Fig. 3. Age-associated disorder accumulates faster in shorter-lived species.

a Overlap of genes shared across species and genes with age-associated RD across species (bold). b Comparison of the rate of age-associated disorder (RD/year) of shared genes (n = 8440; ANOVA; F = 0.495, DF = 3, p < 2e−16). Comparison across species of the rate of age-associated disorder (RD/year) across regions of c EVX2 (n = 10–18 regions within EVX2; rat = 10, mouse = 15, dog = 17, baboon  = 18; ANOVA; F = 49.73, DF = 3, p = 8.4e−16) and d SMAD3 (n = 15–43 regions within SMAD3; rat = 16, mouse = 43, dog = 28, baboon = 15; ANOVA; F = 0.495, DF = 3, p = 0.69). Species are shown by color: purple (rat), blue (mouse), green (dog), and pink (baboon). For b, c, and d box plots center lines represent the median, box limits represent upper and lower interquartile ranges, and whiskers represent 1.5× interquartile range with all data points plotted.

Fig. 4. Age-associated disorder occurs more slowly in regions with high CpG density.

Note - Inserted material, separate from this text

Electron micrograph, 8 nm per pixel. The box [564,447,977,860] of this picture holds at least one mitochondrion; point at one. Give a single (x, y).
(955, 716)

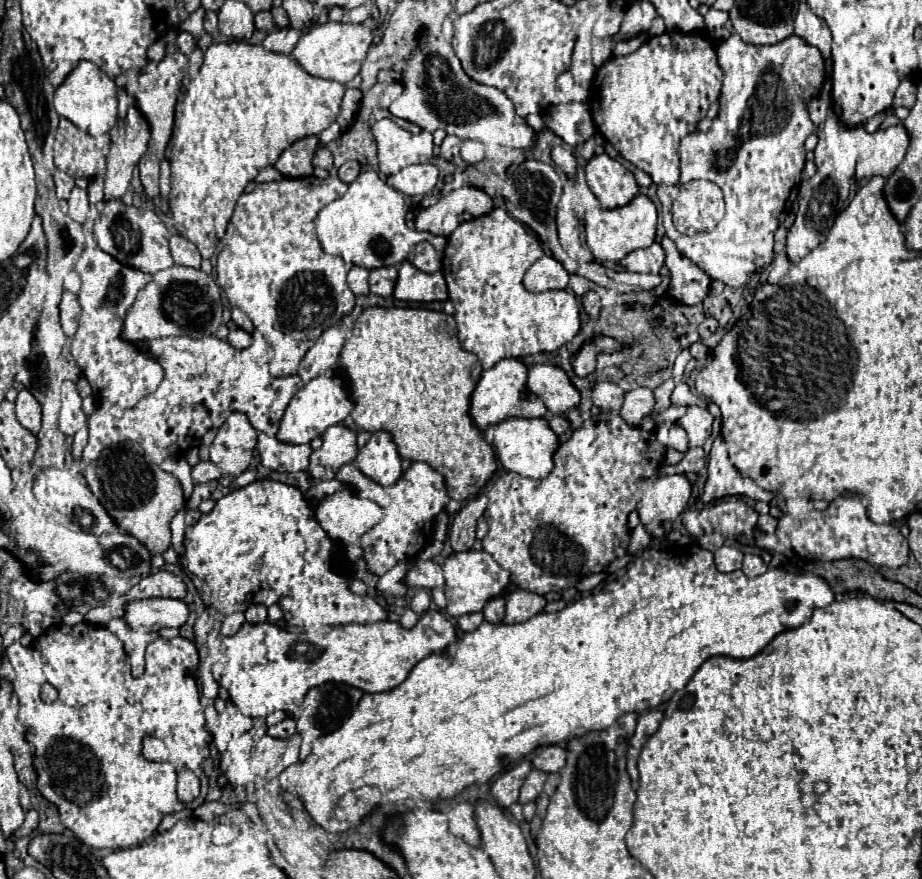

a Comparison of CpG density in genes shared across species (n = 8440 genes; ANOVA; F = 407.9, DF = 3, p < 0.002). Diamonds show mean CpG density per species and violins represent density of data points. The relationship between CpG density and the rate of age-associated disorder accumulation (RD/year) in b all species (lm ß = −9.26e−04, R² = 0.009, F = 314.8, DF = 33758, p < 2e−16) and c individual species (rat lm ß = −0.0013, R² = 0.006, F = 50.24, DF = 8438, p = 1.47e−12; mouse lm ß = −0.0012, R² = 0.01, F = 89.79, DF = 8438, p < 2e-16; dog lm ß = 1.28e−04, R² = 0.005, F = 45.79, DF = 8438, p = 1.4e−11; baboon lm ß = −1.07e−04, R² = 0.002, F = 14.81, DF = 8438, p = 0.00012). The relationship between the rate of age-associated disorder accumulation (RD/year) and log(CpG density) is shown in black. For b and c, only genes with positive slopes (RD/year) are plotted (n = 5407 genes). Species are shown by color: purple (rat), blue (mouse), green (dog), and pink (baboon). d Classification of shared genes according to their relationship between CpG density and maximum lifespan, and rate of age-associated disorder accumulation (RD/year) and maximum lifespan. Positive values indicate that longer-lived species have higher CpG density and a faster rate of age-associated RD, respectively. The number of genes in each quadrant is listed.